Y a-t-il un espoir ?

Je ne suis pas optimiste, mais je ne peux pas me permettre de perdre espoir. Cela réside dans le fait que les gens se réveillent et voient la réalité. Il existe une fenêtre très étroite pour sauver à la fois les Palestiniens et les Israéliens. Au premier, car ils vont mourir en grand nombre. Aux Israéliens, car comme le disent de nombreux amis israéliens, la société est en train de devenir une société dans laquelle ils scandent « mort aux Arabes » et commencent à ne plus considérer les autres comme des êtres humains ; une société déshumanisée. Il faut intervenir pour arrêter la guerre. Il existe des missions de maintien de la paix de l’ONU qui ont déjà assuré la démilitarisation de groupes.

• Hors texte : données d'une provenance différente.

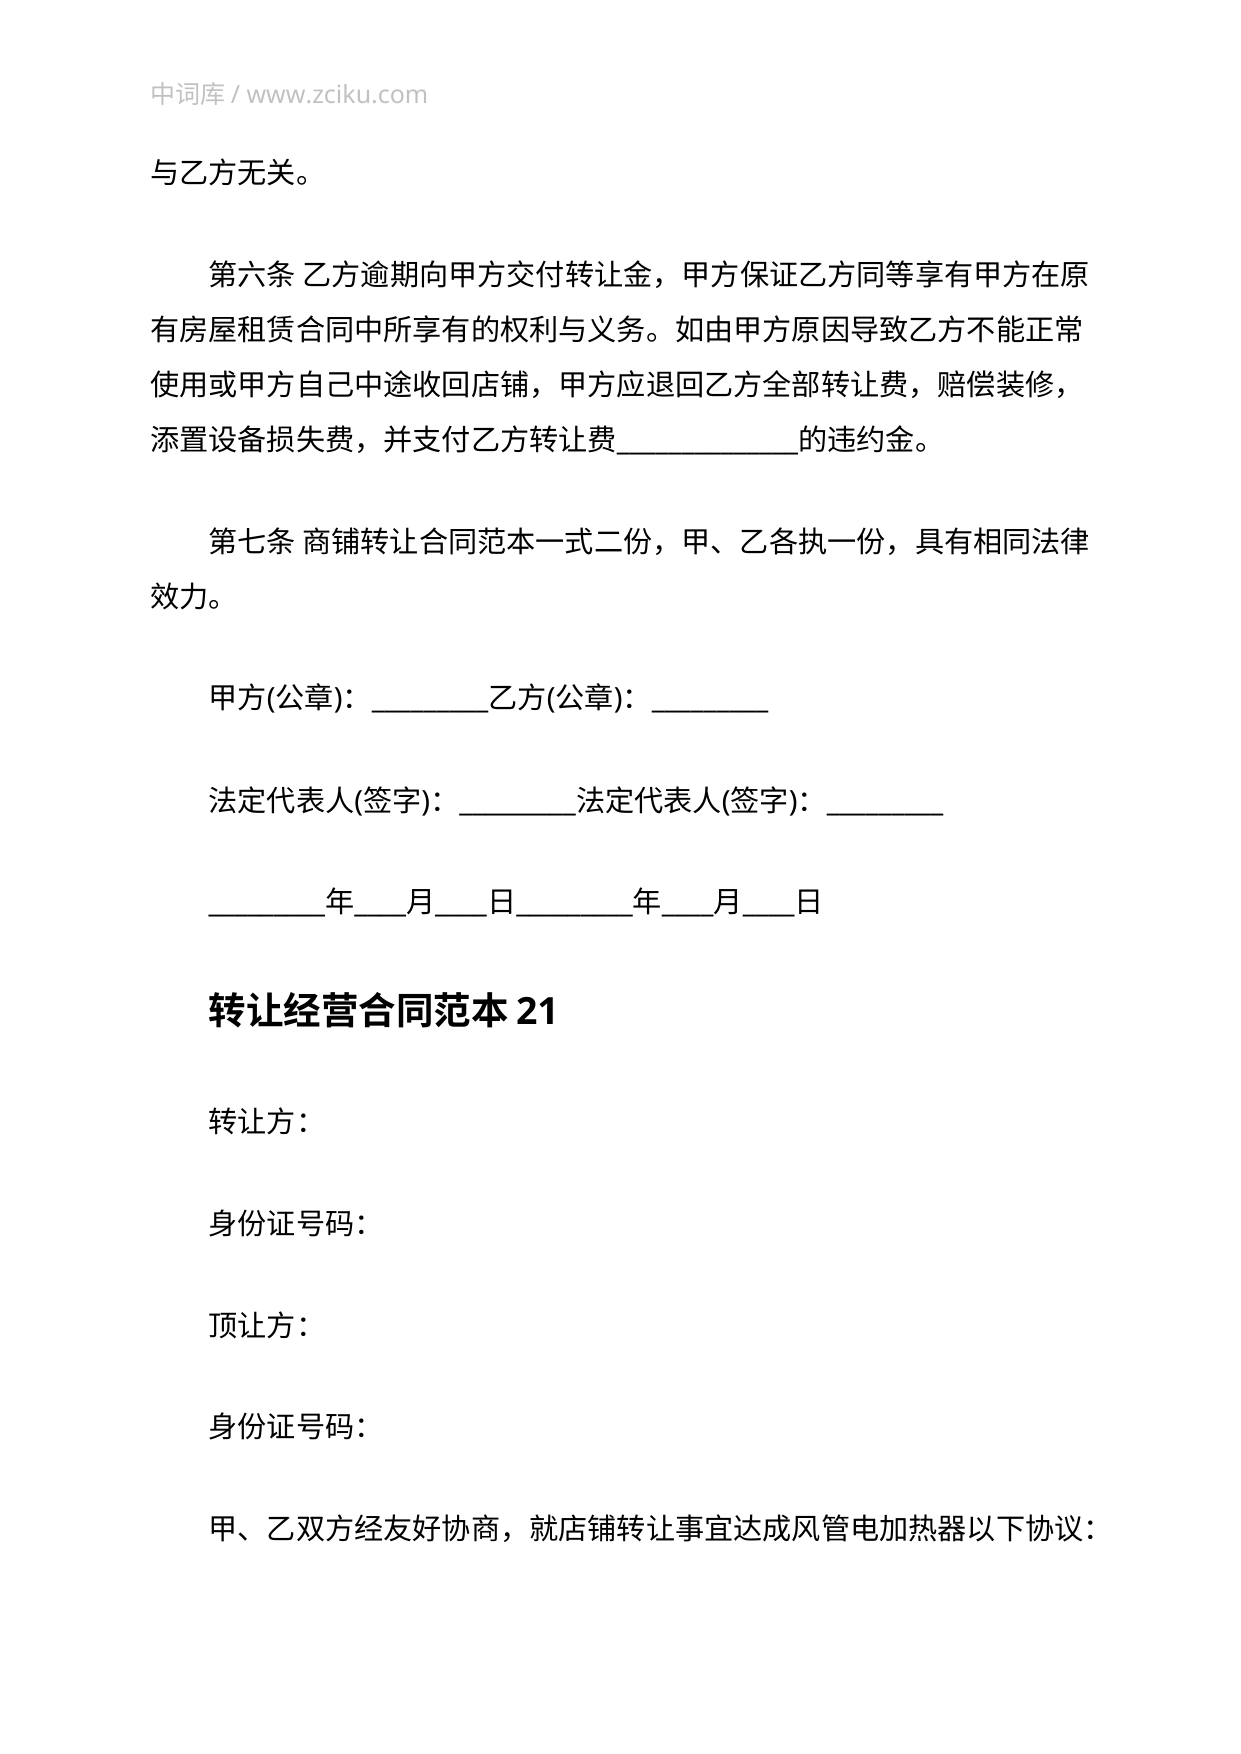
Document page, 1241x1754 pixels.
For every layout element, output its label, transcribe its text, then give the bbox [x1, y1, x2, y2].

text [150, 150, 1090, 192]
text 身份证号码： [150, 1200, 1090, 1243]
text 转让经营合同范本21 [150, 981, 1090, 1036]
text _________年____月____日_________年____月____日 [150, 879, 1090, 921]
text 转让方： [150, 1099, 1090, 1141]
text 第七条 商铺转让合同范本一式二份，甲、乙各执一份，具有相同法律效力。 [150, 518, 1090, 616]
text 法定代表人(签字)：_________法定代表人(签字)：_________ [150, 777, 1090, 819]
text 甲、乙双方经友好协商，就店铺转让事宜达成风管电加热器以下协议： [150, 1506, 1090, 1548]
text 顶让方： [150, 1302, 1090, 1344]
text 身份证号码： [150, 1404, 1090, 1446]
text 甲方(公章)：_________乙方(公章)：_________ [150, 675, 1090, 717]
text 第六条 乙方逾期向甲方交付转让金，甲方保证乙方同等享有甲方在原有房屋租赁合同中所享有的权利与义务。如由甲方原因导致乙方不能正常使用或甲方自己中途收回店铺，甲方应退回乙方全部转让费，赔偿装修，添置设备损失费，并支付乙方转让费______________的违约金。 [150, 252, 1090, 459]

Parlez-vous de missions comme celle menée par l’Espagne à la frontière entre Israël et Liban?

Je ne veux pas vous dire quoi faire. Mais je pense qu’une mission des Nations Unies devrait faire partie de l’agenda dans le cadre de la fin de l’occupation et de la solution à deux États. Et si cette solution n’est pas possible, alors il devrait y en avoir une autre qui permette aux Palestiniens de vivre en tant qu’êtres humains avec des droits et une dignité égaux.

Mais les relations entre Israël et les Nations Unies sont actuellement très mauvaises…

Je pense que c’est plus un acte qu’une réalité. Israël n’aime pas qu’on lui dise quoi faire. Dès que vous critiquez Israël, ils vous disent que vous soutenez le terrorisme ou que vous êtes antisémite.